Last year on Dec 11, Ahmadinejad opened the conference, 'Review of the Holocaust: Global Vision' where he gave participants a warm welcome saying "Iran is your home, and here you can express your opinions freely, in a friendly manner and in a free atmosphere." The rationale behind his words is that there are laws against Holocaust denial in several European countries. But then again, are Iranians themselves free to question the mullahs' religious edicts either?
The Tehran gathering was a case of Iran inviting the worst Holocaust deniers and anti-Semites of the world to tea and a bitching session. Ahmadinejad reiterated at the conference: "Just as the Soviet Union was wiped out and today does not exist, so will the Zionist regime soon be wiped out."

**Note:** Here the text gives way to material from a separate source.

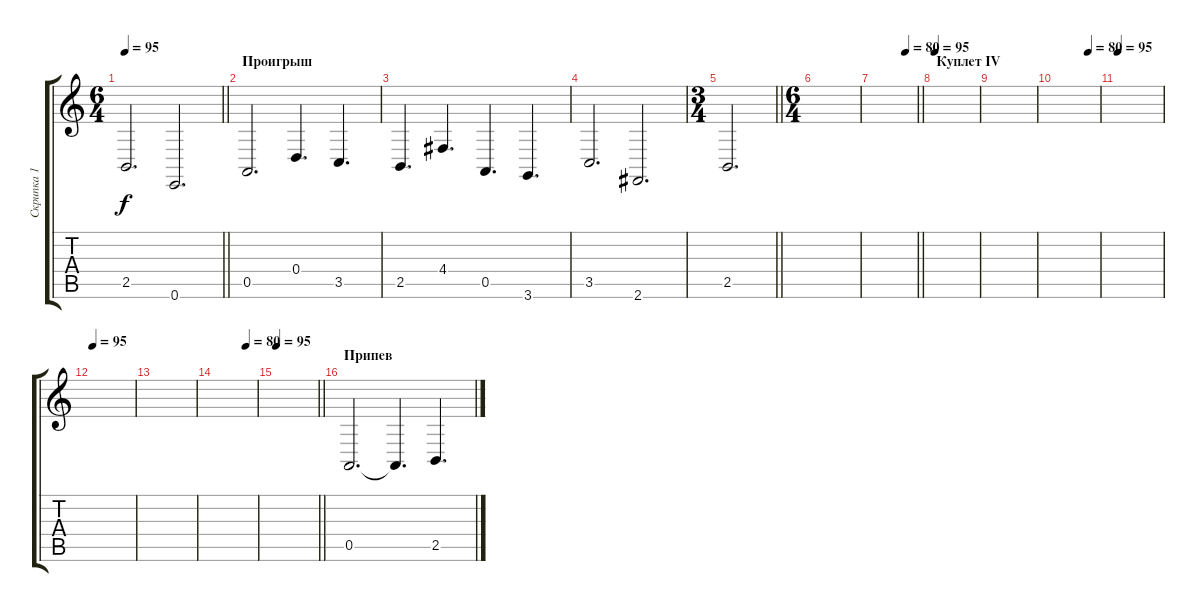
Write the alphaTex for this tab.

Iran's Culture Ministry had earlier in the wake of the Danish provocation sponsored a contest for cartoonists to mock the Holocaust.

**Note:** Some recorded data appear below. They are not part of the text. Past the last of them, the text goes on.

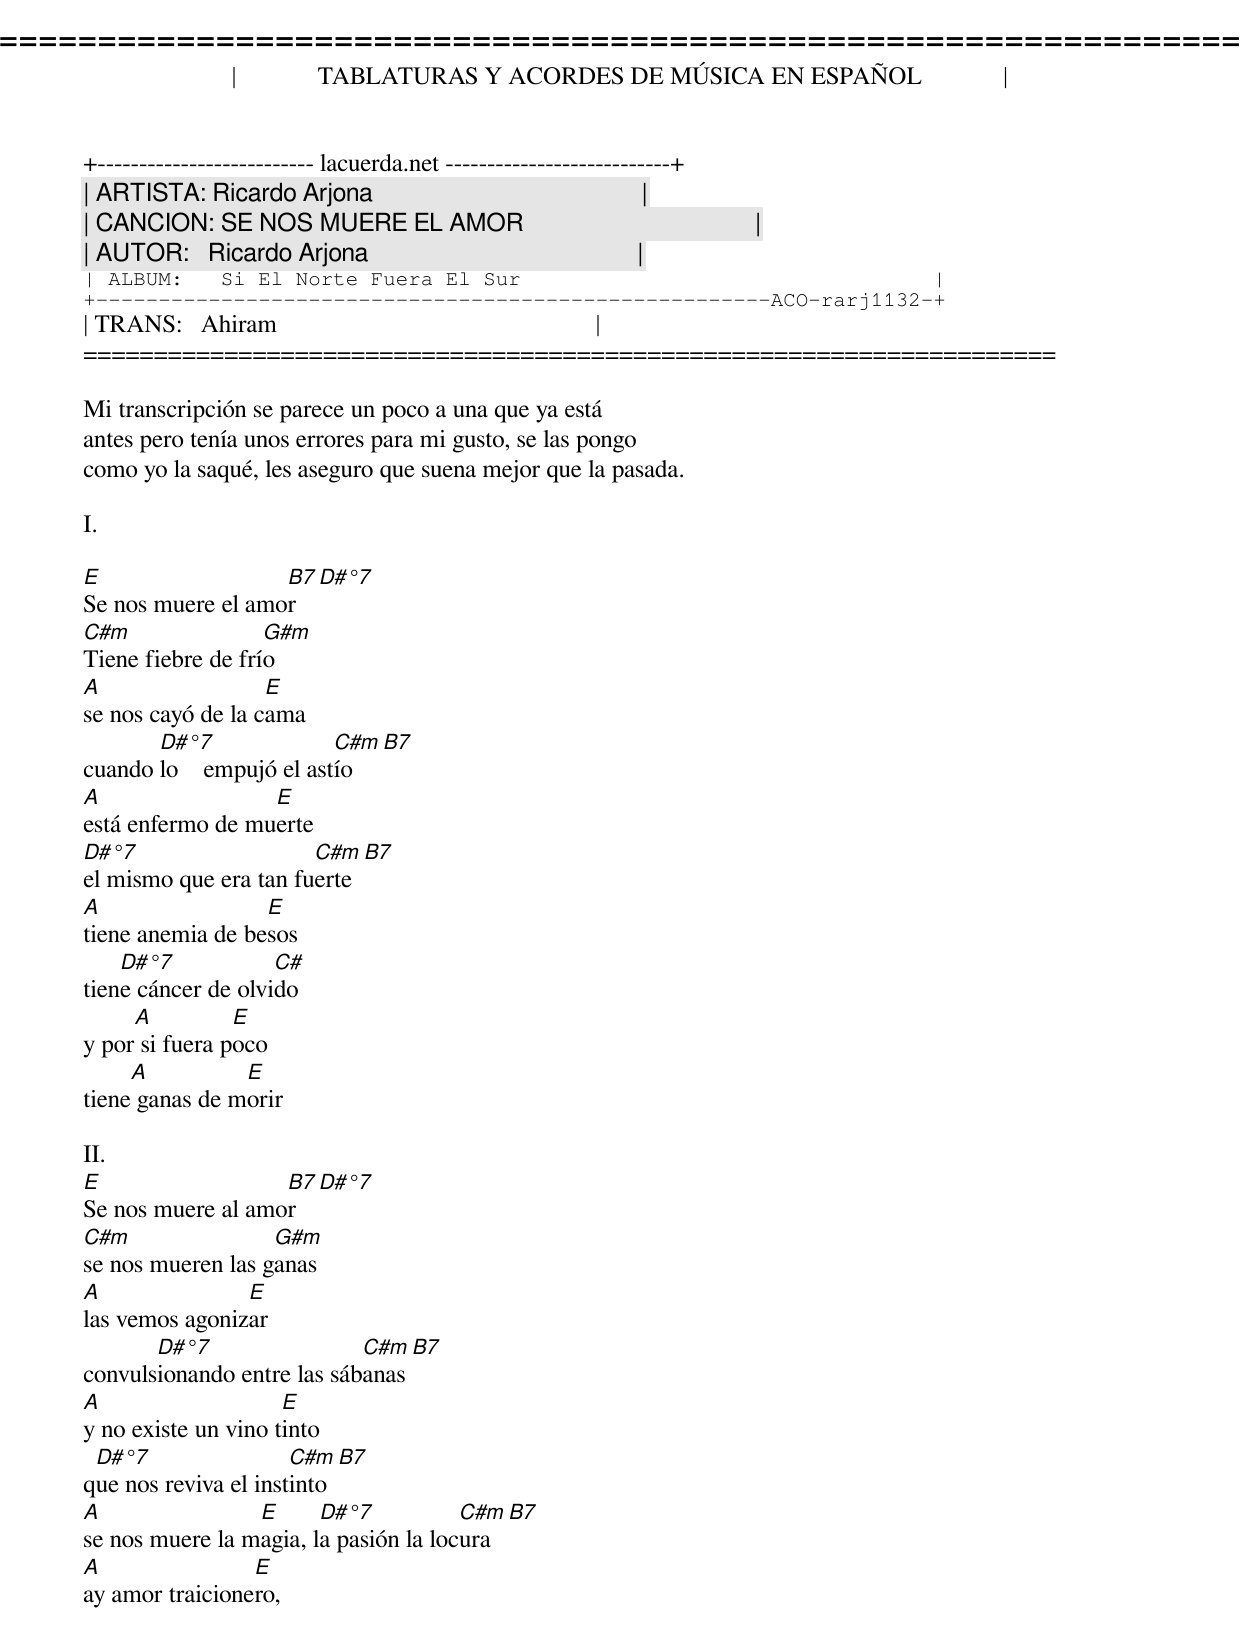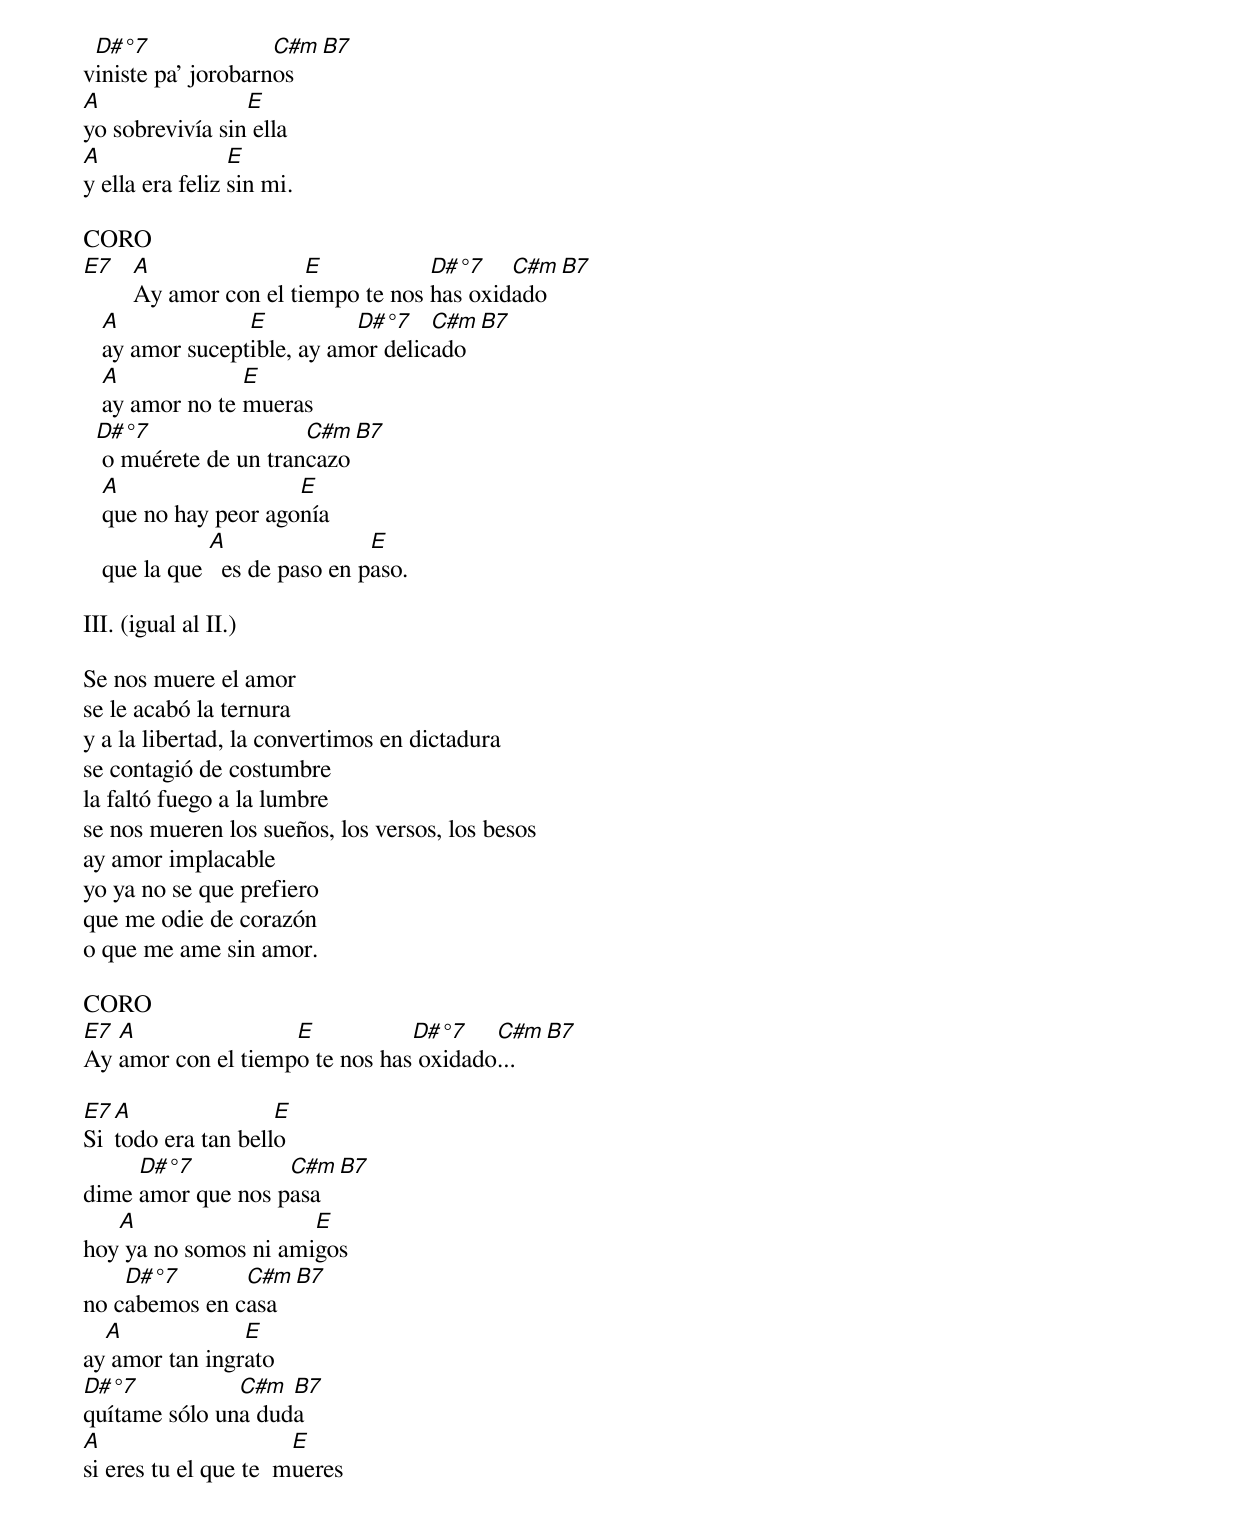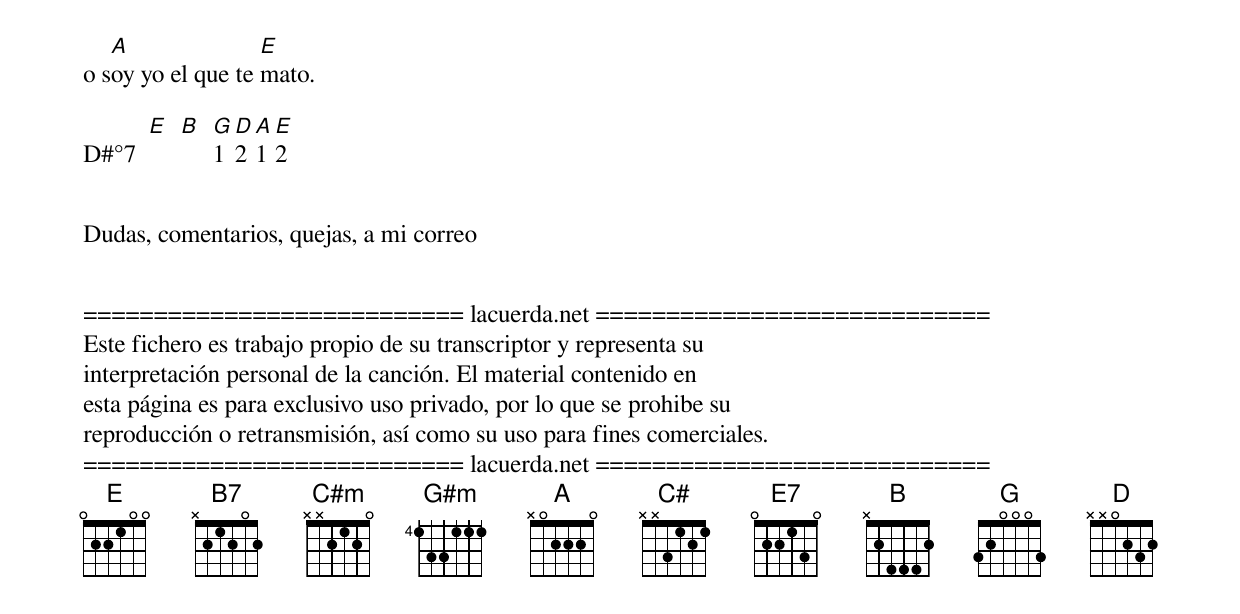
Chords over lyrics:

=====================================================================
|             TABLATURAS Y ACORDES DE MÚSICA EN ESPAÑOL             |
+-------------------------- lacuerda.net ---------------------------+
| ARTISTA: Ricardo Arjona                                           |
| CANCION: SE NOS MUERE EL AMOR                                     |
| AUTOR:   Ricardo Arjona                                           |
| ALBUM:   Si El Norte Fuera El Sur                                 |
+------------------------------------------------------ACO-rarj1132-+
| TRANS:   Ahiram                                                   |
=====================================================================

Mi transcripción se parece un poco a una que ya está
antes pero tenía unos errores para mi gusto, se las pongo
como yo la saqué, les aseguro que suena mejor que la pasada.

I.

E                  B7  D#°7
Se nos muere el amor
C#m                G#m
Tiene fiebre de frío
A                  E
se nos cayó de la cama
       D#°7               C#m  B7
cuando lo    empujó el astío
A                 E
está enfermo de muerte
D#°7                   C#m   B7
el mismo que era tan fuerte
A                 E
tiene anemia de besos
    D#°7            C#
tiene cáncer de olvido
     A          E
y por si fuera poco
     A          E
tiene ganas de morir

II.
E                  B7  D#°7
Se nos muere al amor
C#m                G#m
se nos mueren las ganas
A               E
las vemos agonizar
       D#°7                 C#m   B7
convulsionando entre las sábanas
A                    E
y no existe un vino tinto
 D#°7                 C#m   B7
que nos reviva el instinto
A                E      D#°7           C#m   B7
se nos muere la magia, la pasión la locura
A                E
ay amor traicionero,
 D#°7               C#m   B7
viniste pa' jorobarnos
A                E
yo sobrevivía sin ella
A                E
y ella era feliz sin mi.

CORO
E7 A                E           D#°7    C#m  B7
   Ay amor con el tiempo te nos has oxidado
   A             E          D#°7    C#m  B7
   ay amor suceptible, ay amor delicado
   A             E
   ay amor no te mueras
  D#°7                 C#m  B7
   o muérete de un trancazo
   A                  E
   que no hay peor agonía
              A                E
   que la que   es de paso en paso.

III. (igual al II.)

Se nos muere el amor
se le acabó la ternura
y a la libertad, la convertimos en dictadura
se contagió de costumbre
la faltó fuego a la lumbre
se nos mueren los sueños, los versos, los besos
ay amor implacable
yo ya no se que prefiero
que me odie de corazón
o que me ame sin amor.

CORO
E7 A                E           D#°7    C#m  B7
Ay amor con el tiempo te nos has oxidado...

E7 A                E
Si todo era tan bello
     D#°7          C#m  B7
dime amor que nos pasa
   A                  E
hoy ya no somos ni amigos
    D#°7       C#m  B7
no cabemos en casa
  A             E
ay amor tan ingrato
D#°7           C#m  B7
quítame sólo una duda
A                      E
si eres tu el que te  mueres
   A               E
o soy yo el que te mato.

      E B G D A E
D#°7      1 2 1 2


Dudas, comentarios, quejas, a mi correo


=========================== lacuerda.net ============================
Este fichero es trabajo propio de su transcriptor y representa su
interpretación personal de la canción. El material contenido en
esta página es para exclusivo uso privado, por lo que se prohibe su
reproducción o retransmisión, así como su uso para fines comerciales.
=========================== lacuerda.net ============================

Nonetheless, it is correct that Ahmadinejad has been misrepresented on his allusion to the Holocaust as a 'myth'. He meant 'myth-making' i.e. Jews shaping and building up the genocide story to extract sympathy, not that it was a fiction or it never happened. But he has downplayed its extent and severity.
It does the media no credit though to paint the Iranian president as an irrational, illogical firebrand. Without doubt Ahmadinejad is a populist orator his personal website is called Mardomyar (the People's Friend) but he's certainly not simplistic; on the contrary, he's smartly calculated.
The fallacious portrayal comes from his quotes being excerpted in piecemeal fashion and layered by the media's editorial and institutional biases.
A PhD holder and formerly lecturer in Iran's University of Science and Technology, Ahmadinejad's delivery is nuanced and some of his other arguments persuasive enough that parts of the world will lend credence to them.
His stinging ripostes find favour not only among Muslims but also with the liberal left the bunch that are similarly fan boys of Venezuela's Hugo Chavez for showing up Western hypocrisy, including on the matter of nuclear ambitions.
In his recent visit to New York, Ahmadinejad had wanted to lay a wreath at Ground Zero, a conciliatory gesture. Since the 9/11 hijackers were in the main Saudis and not Iranians, what sense does it make for the city to deny the Iranian president his request?
On the whole, the American hosts were uncivil to a foreign dignitary who is a visiting head of state. In terms of a PR coup, and here I find myself in accord with Mark Disney - it is Iran 1, USA 0.